Par ses dernières conclusions remises le 6 mars 2017, modifiées et soutenues oralement à l’audience, et auxquelles il est renvoyé pour plus ample exposé des moyens, Mme B Y a demandé à la cour de :

— confirmer le jugement entrepris,

y ajoutant :

— dire nul le forfait jours,

— à titre subsidiaire, dire le licenciement sans cause réelle et sérieuse,

— condamner la société Goodrich Actuation Systems au paiement des sommes suivantes :

• dommages intérêts au titre de la nullité du forfait jours : 15 000 euros,

• indemnité pour travail dissimulé : 22 500 euros,

• indemnité au titre du préjudice subi : 46 000 euros,

• indemnité au titre de l’article 700 du code de procédure civile : 2 500 euros, ainsi qu’aux entiers dépens.

MOTIFS DE LA DECISION

- Sur les demandes au titre de l’exécution du contrat de travail

I – nullité du forfait en jours

En cause d’appel, Mme B Y a soulevé la nullité de la convention de forfait en jours, faute pour l’employeur d’établir qu’il a :

— contrôlé le nombre de jours travaillés,

— établi un document de contrôle faisant apparaître le nombre et la date des journées et demi-journées travaillées, ainsi que le positionnement et la qualification des jours de repos en repos hebdomadaires, congés payés, congés conventionnels ou jours de repos au titre de la réduction du temps de travail,

— assuré le suivi régulier de l’organisation de son travail et de sa charge,

— organisé un entretien annuel avec son supérieur hiérarchique au cours duquel ont été évoquées l’organisation, la charge de travail et l’amplitude des journées d’activité,

— vérifié que ces amplitudes et charges restent raisonnables et bien réparties.

L’employeur estime avoir garanti le droit à la santé et au repos de la salariée en :

— assurant une amplitude et charge de travail raisonnables par la mise en place du badgeage permettant de comptabiliser le nombre de jours travaillés par mois, lesquels sont mentionnés sur les bulletins de paie, et permettant à Mme B Y de prendre la totalité de ses jours de congés et repos, y compris des congés sans solde en décembre 2011 et janvier 2012,

— respectant les repos quotidien et hebdomadaire, lesquels étaient régulièrement suivis par Mme X, sa responsable hiérarchique qui travaillait dans des bureaux proches permettant d’assurer une visibilité sur l’amplitude des journées de travail et ainsi qu’en attestent les mails adressés et reçus entre 8 et 19h00 soit dans une plage horaire raisonnable.

Il résulte du contrat de travail liant les parties que la durée de travail de Mme B Y que est de 217 jours incluant la journée solidarité par année calendaire et qu’elle bénéficie d’une rémunération forfaitaire brute annuelle, avec rappel de la convention collective applicable.

====================

• Votre tâche:
Poursuivez l'extrait de la décision sur le forfait en jours à partir de la dernière phrase.

• Extrait des données:

====================

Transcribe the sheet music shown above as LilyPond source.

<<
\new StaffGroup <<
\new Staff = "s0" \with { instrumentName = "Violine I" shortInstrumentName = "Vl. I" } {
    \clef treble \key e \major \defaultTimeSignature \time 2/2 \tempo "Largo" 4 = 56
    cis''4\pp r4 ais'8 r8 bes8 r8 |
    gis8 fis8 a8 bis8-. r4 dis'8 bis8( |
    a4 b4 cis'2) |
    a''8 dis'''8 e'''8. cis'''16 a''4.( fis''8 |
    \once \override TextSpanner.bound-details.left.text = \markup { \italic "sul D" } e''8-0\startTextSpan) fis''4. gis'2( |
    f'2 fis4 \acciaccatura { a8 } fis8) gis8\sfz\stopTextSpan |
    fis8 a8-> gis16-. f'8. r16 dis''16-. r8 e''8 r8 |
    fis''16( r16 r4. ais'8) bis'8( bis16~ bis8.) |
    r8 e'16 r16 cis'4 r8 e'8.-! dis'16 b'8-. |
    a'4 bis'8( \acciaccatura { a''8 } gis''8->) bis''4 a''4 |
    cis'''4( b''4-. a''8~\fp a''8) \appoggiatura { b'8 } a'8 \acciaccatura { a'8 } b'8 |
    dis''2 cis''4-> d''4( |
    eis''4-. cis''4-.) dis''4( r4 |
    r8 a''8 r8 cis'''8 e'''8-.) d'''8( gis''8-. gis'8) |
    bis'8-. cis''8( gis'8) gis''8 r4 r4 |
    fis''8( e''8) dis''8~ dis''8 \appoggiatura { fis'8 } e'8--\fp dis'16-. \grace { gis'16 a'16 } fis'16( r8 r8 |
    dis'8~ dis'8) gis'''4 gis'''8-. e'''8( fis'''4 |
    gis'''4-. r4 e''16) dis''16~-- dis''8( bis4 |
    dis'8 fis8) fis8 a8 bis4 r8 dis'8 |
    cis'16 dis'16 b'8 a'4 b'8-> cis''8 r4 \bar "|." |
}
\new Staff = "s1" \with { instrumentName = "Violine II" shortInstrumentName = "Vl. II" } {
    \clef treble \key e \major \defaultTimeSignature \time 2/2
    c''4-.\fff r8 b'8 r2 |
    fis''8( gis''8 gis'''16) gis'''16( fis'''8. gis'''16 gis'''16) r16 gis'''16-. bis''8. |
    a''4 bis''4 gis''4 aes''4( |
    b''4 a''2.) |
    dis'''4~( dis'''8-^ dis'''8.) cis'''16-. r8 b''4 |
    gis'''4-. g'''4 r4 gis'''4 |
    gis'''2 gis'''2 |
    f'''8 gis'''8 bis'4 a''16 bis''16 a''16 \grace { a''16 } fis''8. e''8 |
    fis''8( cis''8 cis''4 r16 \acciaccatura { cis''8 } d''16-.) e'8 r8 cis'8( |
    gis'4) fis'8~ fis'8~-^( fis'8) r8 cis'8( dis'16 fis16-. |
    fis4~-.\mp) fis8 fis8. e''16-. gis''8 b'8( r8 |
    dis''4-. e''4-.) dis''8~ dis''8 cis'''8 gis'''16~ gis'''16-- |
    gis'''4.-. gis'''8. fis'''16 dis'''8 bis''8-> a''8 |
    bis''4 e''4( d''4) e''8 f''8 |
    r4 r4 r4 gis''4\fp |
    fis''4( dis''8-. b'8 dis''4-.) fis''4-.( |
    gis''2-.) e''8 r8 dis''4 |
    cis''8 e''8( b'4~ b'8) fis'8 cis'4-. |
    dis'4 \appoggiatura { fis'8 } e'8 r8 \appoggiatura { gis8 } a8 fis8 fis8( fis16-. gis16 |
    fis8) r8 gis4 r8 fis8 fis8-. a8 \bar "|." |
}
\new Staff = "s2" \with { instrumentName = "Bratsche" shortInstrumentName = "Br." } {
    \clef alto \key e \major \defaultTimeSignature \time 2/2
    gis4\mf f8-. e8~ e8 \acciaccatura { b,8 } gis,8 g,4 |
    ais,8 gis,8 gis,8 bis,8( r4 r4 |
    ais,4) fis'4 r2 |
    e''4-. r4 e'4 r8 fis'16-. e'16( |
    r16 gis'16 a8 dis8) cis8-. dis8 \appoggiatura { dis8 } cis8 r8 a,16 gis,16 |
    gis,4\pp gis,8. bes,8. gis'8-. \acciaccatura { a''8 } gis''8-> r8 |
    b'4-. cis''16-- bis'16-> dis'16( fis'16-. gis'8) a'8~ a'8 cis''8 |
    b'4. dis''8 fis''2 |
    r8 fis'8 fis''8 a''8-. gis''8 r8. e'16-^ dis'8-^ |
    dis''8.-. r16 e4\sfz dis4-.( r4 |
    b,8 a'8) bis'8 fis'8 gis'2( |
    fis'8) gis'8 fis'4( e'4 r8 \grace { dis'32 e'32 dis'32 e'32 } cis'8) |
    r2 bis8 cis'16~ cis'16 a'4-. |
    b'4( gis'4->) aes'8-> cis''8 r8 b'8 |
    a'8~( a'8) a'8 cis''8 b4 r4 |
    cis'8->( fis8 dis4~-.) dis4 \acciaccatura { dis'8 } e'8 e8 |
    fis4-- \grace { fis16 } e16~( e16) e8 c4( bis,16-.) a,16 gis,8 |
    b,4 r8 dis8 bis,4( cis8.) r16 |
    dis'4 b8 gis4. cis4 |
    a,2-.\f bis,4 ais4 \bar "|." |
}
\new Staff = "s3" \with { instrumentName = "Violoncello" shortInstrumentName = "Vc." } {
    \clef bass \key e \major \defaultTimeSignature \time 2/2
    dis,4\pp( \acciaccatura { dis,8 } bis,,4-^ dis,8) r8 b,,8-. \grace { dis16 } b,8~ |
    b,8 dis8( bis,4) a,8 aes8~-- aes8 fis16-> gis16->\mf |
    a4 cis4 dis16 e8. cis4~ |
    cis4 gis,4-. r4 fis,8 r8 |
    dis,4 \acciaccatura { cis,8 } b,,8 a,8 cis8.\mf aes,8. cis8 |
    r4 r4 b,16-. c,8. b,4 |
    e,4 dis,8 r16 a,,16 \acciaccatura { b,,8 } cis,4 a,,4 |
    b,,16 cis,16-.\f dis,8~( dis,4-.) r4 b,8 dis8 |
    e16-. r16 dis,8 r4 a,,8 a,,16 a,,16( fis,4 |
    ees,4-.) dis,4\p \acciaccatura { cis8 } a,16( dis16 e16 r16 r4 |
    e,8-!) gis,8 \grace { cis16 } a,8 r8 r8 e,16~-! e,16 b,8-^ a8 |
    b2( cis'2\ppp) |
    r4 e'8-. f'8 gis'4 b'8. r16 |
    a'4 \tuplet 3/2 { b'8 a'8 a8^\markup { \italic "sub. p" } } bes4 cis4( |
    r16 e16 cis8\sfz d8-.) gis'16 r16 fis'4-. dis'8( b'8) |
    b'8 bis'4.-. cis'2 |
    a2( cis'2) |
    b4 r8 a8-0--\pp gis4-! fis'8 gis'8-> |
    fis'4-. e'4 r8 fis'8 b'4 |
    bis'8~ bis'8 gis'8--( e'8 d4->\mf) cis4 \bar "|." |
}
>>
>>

====================

• Réponse au problème:
Il n’est pas discuté que la convention collective et plus particulièrement l’accord national du 28 juillet 1998 sur l’organisation du travail dans la Métallurgie modifié par avenants des 29 janvier 2000, 14 avril 2003 et 3 mars 2006 permettent la conclusion de convention individuelle de forfait pour les cadres qui bénéficient d’une autonomie dans l’organisation de leur emploi du temps et dont la nature des fonctions ne les conduit pas à suivre l’horaire collectif applicable et que le statut de Mme B Y permettait de prévoir une telle convention.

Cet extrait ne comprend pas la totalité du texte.